We know that email is a money-printing machine. (Flash to the hundreds of articles that quote the outrageous and unbeatable Return on Marketing Investment.) As I often say with clients and at conferences, “Why wouldn’t you stand in front of the email marketing machine and just put in all your money?”
And in a way, you should! We email marketers allocate budget where it can pay us back and email can. So, we invest in optimization, automation, integration and more to make sure we’re using it to the best of its power.
One of the biggest investments you can make in email marketing, though, is in growing your list. Eventually, your best boost will come from growing the audience of folks who see your now-nearly-perfect emails.
You need to capture everywhere:
- Use website modals that result in 4x (or more) the subscriber growth of static forms on your website
- Ask in your brick-and-mortar stores, via:
- o A sign-up station or mounted iPad
- o Pen + paper table-top or bill inserts
- o Text-to-sign-up signage
- o Cashier scripts that offer value in exchange for an email address
- Register to win promotions on your website or at industry trade events
You have myriad ways to collect the data from those prospects and customers you’re already meeting. Once you’ve optimized everything to capture everyone you’re already talking to, how do you talk to brand new prospects?

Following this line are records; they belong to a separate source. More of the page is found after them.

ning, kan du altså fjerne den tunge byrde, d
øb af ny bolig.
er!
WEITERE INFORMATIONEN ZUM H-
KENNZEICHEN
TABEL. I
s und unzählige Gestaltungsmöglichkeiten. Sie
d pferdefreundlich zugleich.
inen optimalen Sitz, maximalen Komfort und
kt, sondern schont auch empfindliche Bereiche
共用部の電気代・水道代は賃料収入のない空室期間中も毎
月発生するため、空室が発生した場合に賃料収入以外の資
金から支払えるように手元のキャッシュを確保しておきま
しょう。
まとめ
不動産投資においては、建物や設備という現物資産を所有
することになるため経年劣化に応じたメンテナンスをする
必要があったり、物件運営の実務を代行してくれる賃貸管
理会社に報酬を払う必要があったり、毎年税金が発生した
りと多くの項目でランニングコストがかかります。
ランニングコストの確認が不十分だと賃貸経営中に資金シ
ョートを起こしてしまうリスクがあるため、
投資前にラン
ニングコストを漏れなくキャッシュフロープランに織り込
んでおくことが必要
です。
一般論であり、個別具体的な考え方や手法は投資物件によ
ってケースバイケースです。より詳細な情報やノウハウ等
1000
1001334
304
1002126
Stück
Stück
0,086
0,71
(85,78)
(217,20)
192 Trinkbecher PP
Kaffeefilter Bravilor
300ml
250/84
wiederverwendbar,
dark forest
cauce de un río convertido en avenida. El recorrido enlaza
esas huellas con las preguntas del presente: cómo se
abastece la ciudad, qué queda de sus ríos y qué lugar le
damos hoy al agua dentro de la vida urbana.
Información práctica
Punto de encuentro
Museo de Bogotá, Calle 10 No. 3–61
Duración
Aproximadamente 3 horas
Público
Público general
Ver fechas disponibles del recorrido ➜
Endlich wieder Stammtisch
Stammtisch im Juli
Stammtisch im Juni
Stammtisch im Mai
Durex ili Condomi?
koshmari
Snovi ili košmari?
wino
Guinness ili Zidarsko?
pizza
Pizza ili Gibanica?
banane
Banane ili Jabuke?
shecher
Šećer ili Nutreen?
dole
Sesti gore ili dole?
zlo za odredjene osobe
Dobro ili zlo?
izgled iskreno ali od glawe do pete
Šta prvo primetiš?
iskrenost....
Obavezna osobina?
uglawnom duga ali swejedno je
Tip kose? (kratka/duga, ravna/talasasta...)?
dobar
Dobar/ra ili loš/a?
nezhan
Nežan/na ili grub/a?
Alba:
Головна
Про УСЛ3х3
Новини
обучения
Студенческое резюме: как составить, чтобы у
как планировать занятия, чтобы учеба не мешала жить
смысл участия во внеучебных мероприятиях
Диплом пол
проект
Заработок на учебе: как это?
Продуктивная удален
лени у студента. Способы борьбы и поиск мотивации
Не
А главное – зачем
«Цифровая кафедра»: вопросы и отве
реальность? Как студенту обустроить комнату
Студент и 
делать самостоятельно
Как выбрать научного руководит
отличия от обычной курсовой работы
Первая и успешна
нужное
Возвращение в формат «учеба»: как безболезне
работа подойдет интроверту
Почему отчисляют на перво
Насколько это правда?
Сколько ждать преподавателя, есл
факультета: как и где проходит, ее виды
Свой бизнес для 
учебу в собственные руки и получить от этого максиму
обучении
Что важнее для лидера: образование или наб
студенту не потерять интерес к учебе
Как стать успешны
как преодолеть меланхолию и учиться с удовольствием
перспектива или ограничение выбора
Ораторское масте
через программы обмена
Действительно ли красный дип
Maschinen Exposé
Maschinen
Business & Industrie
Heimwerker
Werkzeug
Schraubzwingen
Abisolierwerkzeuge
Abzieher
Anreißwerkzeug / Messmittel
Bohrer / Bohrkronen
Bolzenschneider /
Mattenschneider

That’s when I realized why I need to get close to the paid media team.
The media team can target the online behaviors, search terms, demo- and psychographics that we determine together. They can go fishing across the internet for prospects that look, talk, behave, search, and shop the way our best customers and subscribers do. When we use the data that both of our teams have access to, we can start to drive up our website traffic and – all other things being equal – subscriber growth, depending on the goals and CTAs for the placed media.
An important caveat: You’ll want to be clear about the quality of those subscribers. When you pay to gain a new subscriber that wasn’t already visiting your store or website, they likely won’t be as invested as those that know you well. That isn’t to say that they don’t still have great value, only that you should track the return on investment or revenue per subscriber of those subscribers separately than the rest of your house list.
(In fact, you might want to be tracking the revenue per subscriber from every source separately, so you can continually evaluate the return on investment of each growth channel. But that’s a blog post for another day.)
So how do you get started?
The easiest first step is to share your existing email subscribers list with the team that places paid media (usually online and social media) or search marketing and plot out how to find other prospects that look or act like those subscribers.
Most media platforms can target look-alike audiences: a demo- or psychographic that looks like what they know about your house list. Facebook is the easiest example: who else likes what these folks like? Who else is in the same region or is the same gender, etc.?
What we’ve learned, though, is not to just use the full list of email subscribers. Just like I use segmentation to send emails with our best offers to our best customers, I can use those same segments of my email database to help us target our media placement. Here are a few examples you can steal:
- Engaged Subscribers: Those who have opened/clicked something in the last 12 months are more likely to help us create a fresher look-alike audience segment.
- Top 20% of Customers: The eCommerce customers who spend more and buy more often can help us target not just more leads, but more highly qualified leads.
- First-Time Triers: For one of our restaurant clients, we know that those that buy once love it, but those that buy twice become our lifelong fans. We can use a daily export (or real-time sync) of first time buyers – a.k.a. our “triers” – to place re-targeted advertising. Those ads work alongside our email nurture campaign to turn triers into second- and third- and fourth-time buyers.
The media buyer/ad network won’t be able to match the email subscribers file 100%. In fact, on average, we usually find about 40% of our email subscribers that use that same email address for a social channel and can be used for a look-alike audience.
Not sure how to start a conversation with a busy media person who is already trying their best to drive traffic to your website and landing pages? Start with what’s in it for them: you can help them target media based on a list of highly qualified and engaged leads, which is likely to make their efficiency of spend look pretty stellar.
My paid digital media team now knows that I’m swift with the list pulls of our juicy million+ email database to help them create custom and look-alike audiences for the media they place. I make them look gooooood. And in return, we all celebrate more inbound leads and subscribers.